Ил. 154. Николай II беседует с крестьянами на станции Дрисса. Январь 1916 г. // Летопись войны. 1916. № 83
В царской семье догадывались, что в глазах народа образ Николая Николаевича имел более высокий статус. Императрица Александра Федоровна сообщала своему мужу в Ставку 25 июня 1915 г., что в обществе Николая Николаевича называют вторым императором, «который во все вмешивается»[1919]. Позже она оправдывала смещение Николая Николаевича с поста верховного главнокомандующего тем, что он «действовал неправильно» по отношению к царю и своей стране, подозревая его в предательстве и связях с думской оппозицией[1920]. Несмотря на перевод Николая Николаевича на Кавказ, он сохранял популярность в обществе и его портреты публиковались в «Летописи войны» вплоть до 18 февраля 1917 г., в то время как портреты Николая II после 26 ноября 1916 г. в журнале не появлялись.
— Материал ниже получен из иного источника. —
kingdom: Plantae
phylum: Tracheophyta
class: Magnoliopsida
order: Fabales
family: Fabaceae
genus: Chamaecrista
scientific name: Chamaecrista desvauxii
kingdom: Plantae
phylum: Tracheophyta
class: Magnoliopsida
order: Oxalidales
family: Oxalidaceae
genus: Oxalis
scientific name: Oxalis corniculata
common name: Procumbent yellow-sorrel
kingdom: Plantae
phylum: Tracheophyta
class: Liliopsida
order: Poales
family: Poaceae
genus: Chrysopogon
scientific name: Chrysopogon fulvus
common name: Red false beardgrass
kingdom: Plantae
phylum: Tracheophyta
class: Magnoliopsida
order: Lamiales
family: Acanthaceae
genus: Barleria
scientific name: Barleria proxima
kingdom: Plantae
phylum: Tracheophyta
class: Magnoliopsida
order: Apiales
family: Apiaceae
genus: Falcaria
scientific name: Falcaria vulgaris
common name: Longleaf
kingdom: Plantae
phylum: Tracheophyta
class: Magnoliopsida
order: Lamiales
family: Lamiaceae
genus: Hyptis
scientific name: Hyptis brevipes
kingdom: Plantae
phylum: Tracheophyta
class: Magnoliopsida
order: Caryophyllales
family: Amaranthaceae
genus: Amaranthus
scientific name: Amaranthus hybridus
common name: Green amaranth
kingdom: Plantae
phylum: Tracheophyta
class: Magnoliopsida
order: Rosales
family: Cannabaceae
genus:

По количеству напечатанных в «Летописи войны» портретов (27) великий князь уступал только Николаю II (115) и царевичу Алексею (41, включая и те, где тот был запечатлен с отцом).
Демократическая стратегия репрезентации предусматривала запечатление встреч царя с простым народом. Фотохроника фиксировала не только посещение членами императорской семьи военных лазаретов, но и общение государя с крестьянами (ил. 154, 155). Однако в условиях начавшегося падения авторитета самодержавной власти это приводило к неожиданным интерпретациям[1921]. Глядя на портреты императора, крестьяне нередко сравнивали внешность царя с внешностью односельчан и в условиях общего критического отношения к власти проводили сопоставления не в пользу Николая II: «Наш-то государь император дурак, у него и рожа-то, если посмотреть, так похожа на Ельку Абрамовского (местный дурачок-пропойца. — В. А.)», «Он ничего не понимает, не может править этим делом на войне, государь наш — Акимиха (местная умственно отсталая крестьянка. — В. А.)»[1922]. Доставалось не только изображениям царя, но и членам его семьи. 20 апреля 1915 г. в Киеве 25‐летний крестьянин Орловской губернии Иван Захаров, рассматривая показанный ему знакомой девицей портрет великой княжны Татьяны Николаевны, произнес: «Какая она дочь государя! Она такая же … (брань) как и ты!»[1923]
Ил. 155. Николай II беседует с лесником при встрече на прогулке в окрестностях Царской ставки. Август 1915 г. // Летопись войны. 1916. № 99
Кроме сравнений внешности царя с внешностью Николая Николаевича и односельчан, крестьяне сопоставляли Николая II с его главным внешнеполитическим соперником Вильгельмом II и в этом случае сравнение опять оказывалось не в пользу русского императора. 20-летняя крестьянка Евгения Урсини в феврале 1916 г. гадала по портрету государя об исходе войны: «Вряд ли Россия победит Германию, потому что у России нет снарядов, а также по наружности наш русский государь выглядит против Вильгельма мужик — мужиком»[1924]. Последнее обвинение приводит к мысли о парадоксе: мужики и бабы ругают императора за мужиковатость. В сказочном фольклоре простота Ивана-дурака нередко помогала ему справиться и с чертом, и с хитрым царем и самому занять место на троне, однако царям по рождению предписывалась сакральная мудрость.